§ **ВЫБРАННЫЙ ОТРЫВОК**:
▼▼▼
Читать книгу «Мемуары ополченца Посетитель» онлайн полностью📖 — Михаил Манченко — MyBook.
cover



Ополченцы из местных Валерой восхищаются и одновременно подозревают его в шпионаже. На львовчанина смотрят, как на немца, приехавшего из Берлина летом сорок первого с целью вступить добровольцем в РККА.

– Здравия желаю, товарищ главнокомандующий!

«Заря» репетирует встречу с главой Республики и командующим её вооружёнными силами, Валерием Болотовым. В перерыве между попытками, краем уха слышу: «Прикинь, вчера сержантом был, сегодня – командующий! Карьера!»

С десятой попытки «Здрвь желаю…» звучит более-менее сносно. Над строем поднято чёрно-золотое знамя батальона.

Зелёная «Лада Приора» с лихим креном в повороте влетает на плац. Государственный номер машины наполовину заклеен флагом ЛНР. Сцена полна символизма – революционная верхушка ещё не рвётся к роскоши, но флажок, старательно примотанный к номеру прозрачной клейкой лентой, – верный признак воли к власти. Из задних дверей машины выскакивают люди в ОМОНовском камуфляже и бронежилетах. Командующему открывают дверь и помогают выйти из машины. Комбат делает подход и доклад. Кричим приветствие.

– Говорить буду негромко. Пока сил после ранения мало. Оружие получите. Батальон «Заря» будет моей личной гвардией. Вопросы? Спасибо за службу, – Болотов бледен, движения плавные, несколько раз машинально гладит левый бок.

– Вольно. Разойтись! – рыкает Плотницкий. Командиры восстания идут в подвал, инспектировать небогатый арсенал батальона. В метре от меня проходят два человека из будущего учебника истории.
▲▲▲
§ **ФРАГМЕНТ ДАННЫХ**:
▼▼▼
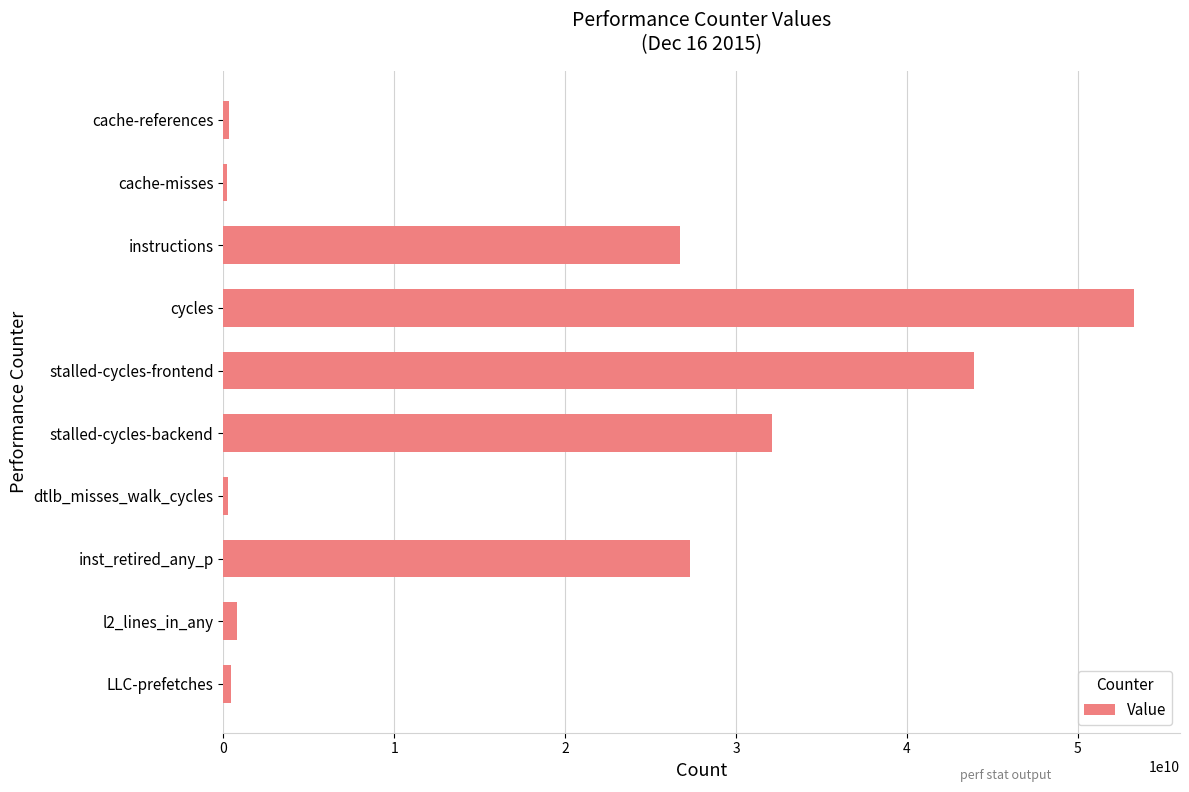

Which has a higher value, stalled-cycles-frontend or instructions?

stalled-cycles-frontend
▲▲▲
§ **ЧТО СДЕЛАТЬ**:
a. Извлеките из отрывка о встрече с Болотовым фрагмент, начиная со слов «Ополченцы из местных» и заканчивая словами «чёрно-золотое знамя батальона.».
b. Назовите всех людей, которых отрывок о встрече с Болотовым упоминает по имени или фамилии в самом повествовании, без учета заголовка.

§ **ОТВЕТЫ К ЗАДАНИЯМ**:
a.
Ополченцы из местных Валерой восхищаются и одновременно подозревают его в шпионаже. На львовчанина смотрят, как на немца, приехавшего из Берлина летом сорок первого с целью вступить добровольцем в РККА.

– Здравия желаю, товарищ главнокомандующий!

«Заря» репетирует встречу с главой Республики и командующим её вооружёнными силами, Валерием Болотовым. В перерыве между попытками, краем уха слышу: «Прикинь, вчера сержантом был, сегодня – командующий! Карьера!»

С десятой попытки «Здрвь желаю…» звучит более-менее сносно. Над строем поднято чёрно-золотое знамя батальона.

b. Валера, Валерий Болотов, Плотницкий